また、このような勝手な決めつけをして、さらに、「それほどまでに重要な倶生神であるならば、大曼荼羅のどこの、どの位置に勧請されているのでしょうか。」などと質問を寄せています。
日蓮聖人が「倶生神は身の神といって個々人の神」である説明しています。大勢の人が礼拝する大曼荼羅に、個々人を守護している倶生神を、勧請する訳はないです。それなのに、質問者は、「また仮にそのようなお曼荼羅があったとして、それは現存している大曼荼羅の何パーセントにあたるのでしょうか?」
などと訊いていますが、そんな大曼荼羅御本尊など無いでしょう。
また質問者は、「一兵卒も戦力のひとつですから全面否定するということではありません。しかし、「信仰の王道」と言ったのは、四菩薩や『法華経』擁護の神のご守護を願うのが筋ではないかということです。一部の妥当性をもって、全体を見失ってはいけないということです。」などと諭しを垂れています。

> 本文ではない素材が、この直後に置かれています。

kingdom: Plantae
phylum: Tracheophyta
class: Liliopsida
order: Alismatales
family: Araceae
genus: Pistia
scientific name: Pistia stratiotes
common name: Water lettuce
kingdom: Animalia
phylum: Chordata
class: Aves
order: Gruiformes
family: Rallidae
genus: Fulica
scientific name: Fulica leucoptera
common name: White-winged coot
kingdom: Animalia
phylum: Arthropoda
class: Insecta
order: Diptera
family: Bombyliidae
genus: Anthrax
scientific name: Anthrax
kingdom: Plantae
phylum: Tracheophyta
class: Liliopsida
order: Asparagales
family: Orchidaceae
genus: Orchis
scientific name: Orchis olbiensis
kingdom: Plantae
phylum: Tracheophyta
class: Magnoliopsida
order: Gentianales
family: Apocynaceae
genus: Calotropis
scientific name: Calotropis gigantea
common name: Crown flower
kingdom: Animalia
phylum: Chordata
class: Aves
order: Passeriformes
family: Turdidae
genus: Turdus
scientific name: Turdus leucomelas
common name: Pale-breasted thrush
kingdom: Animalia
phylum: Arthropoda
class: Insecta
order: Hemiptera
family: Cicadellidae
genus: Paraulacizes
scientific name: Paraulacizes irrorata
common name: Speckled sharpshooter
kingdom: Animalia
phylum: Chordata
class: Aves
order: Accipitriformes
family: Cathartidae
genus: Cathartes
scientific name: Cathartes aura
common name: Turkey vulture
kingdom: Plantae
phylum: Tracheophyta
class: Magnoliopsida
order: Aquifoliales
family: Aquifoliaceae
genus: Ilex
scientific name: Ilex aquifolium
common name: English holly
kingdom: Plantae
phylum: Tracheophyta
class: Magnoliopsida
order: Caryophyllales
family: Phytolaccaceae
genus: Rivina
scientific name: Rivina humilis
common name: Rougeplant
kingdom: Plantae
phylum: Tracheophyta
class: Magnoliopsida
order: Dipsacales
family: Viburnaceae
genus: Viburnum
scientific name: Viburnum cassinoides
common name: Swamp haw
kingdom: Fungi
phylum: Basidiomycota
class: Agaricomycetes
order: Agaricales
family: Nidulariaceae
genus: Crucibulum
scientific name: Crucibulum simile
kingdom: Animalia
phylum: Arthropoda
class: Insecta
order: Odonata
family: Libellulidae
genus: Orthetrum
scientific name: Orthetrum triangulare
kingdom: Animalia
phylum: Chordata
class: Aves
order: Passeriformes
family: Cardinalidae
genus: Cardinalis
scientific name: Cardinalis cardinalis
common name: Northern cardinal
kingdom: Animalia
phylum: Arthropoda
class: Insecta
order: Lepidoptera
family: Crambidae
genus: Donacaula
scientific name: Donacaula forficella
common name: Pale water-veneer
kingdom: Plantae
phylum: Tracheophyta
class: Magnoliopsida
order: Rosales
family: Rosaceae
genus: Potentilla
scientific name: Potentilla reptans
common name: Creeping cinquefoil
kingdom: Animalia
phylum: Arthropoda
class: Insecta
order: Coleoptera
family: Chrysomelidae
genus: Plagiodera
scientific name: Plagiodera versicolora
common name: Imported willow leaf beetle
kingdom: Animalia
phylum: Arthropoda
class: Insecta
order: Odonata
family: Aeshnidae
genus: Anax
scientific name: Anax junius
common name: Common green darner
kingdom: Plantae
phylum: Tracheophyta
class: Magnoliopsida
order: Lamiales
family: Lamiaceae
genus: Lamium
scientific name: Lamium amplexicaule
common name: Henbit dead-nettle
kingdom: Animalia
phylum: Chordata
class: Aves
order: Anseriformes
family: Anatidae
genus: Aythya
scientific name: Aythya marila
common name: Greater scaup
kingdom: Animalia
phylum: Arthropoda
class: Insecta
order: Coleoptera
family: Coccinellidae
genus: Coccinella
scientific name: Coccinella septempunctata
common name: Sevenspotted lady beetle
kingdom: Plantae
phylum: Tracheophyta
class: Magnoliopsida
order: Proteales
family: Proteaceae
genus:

これも、「日蓮聖人は倶生神を中心的な神と位置づけている。諸大菩薩や鬼子母神等の諸大善神より、倶生神は有り難い上位の神で有るから、中心根本的な守護神として守護を求めて行くべきだ」などと云ってない私に対しては、全く不必要な説諭です。
また質問者は、「一兵卒・伝令兵の神の信仰を勧めたり、毎月交換しないと御利益がないという霊神符などをもたせるよりも、一生涯離さず持たせる大曼陀羅ご本尊を勧めてはいかがなのですか? 」と説諭を垂れています。
私は御存知のように、「罪障消滅・積徳・仏心顕現する為めに、御本尊を対象として唱題修行する人の事を諸菩薩・諸天神を始め倶生神も守護してくれますよ」と指導していますね。「倶生神だけ信じていれば良い」などと云う信仰を勧めてなどいませんね。
「毎月交換しないと御利益がない」などと説いていませんね。「毎月替えるごとに『倶生神が護ってくれているのだ』と、改めて意識するので「心固ければ護り強し」に繋がるし、信行に参加し、御本尊の前で読経唱題し、法話の聴聞もするので信仰増進の機会を持つことになる助けになる」と説いていますね。
日蓮聖人が、お守りとして懐中御本尊を信徒さんに授けた事例はたしかにあります。しかし信心未決定で退転しそうな人には御本尊を授けなかった事例もあります。懐中大曼荼羅御本尊をやたらに授けられないですね。

参考
 大正Vol、76のNO2410光宗撰『渓嵐拾葉集』
「一.本有倶生護法事 華嚴經云。一切衆生初生之時。二神必隨生。一名同生天。二名同命天。亦名遊行神。本有倶生神是也云云示云。迷妄之時者。惡菩薩評量之靈鬼也。覺悟之時者。常隨擁護之善神也云云是以釋尊ニハ普賢文殊也。藥師ニハ日光月光也。彌陀ニハ觀音勢至也。不動ニハ羚迦羅制多伽也。辨財天ニハ船車童子也。吒天ニハ須臾馳走頓遊行神是也。」(783a)
「倶生神が自分の守護力が及ばないときには上位の諸天善神に守護の応援を頼んでくれる」と、考える方が、天台大師や日蓮聖人の倶生神観に適ったものでしょう。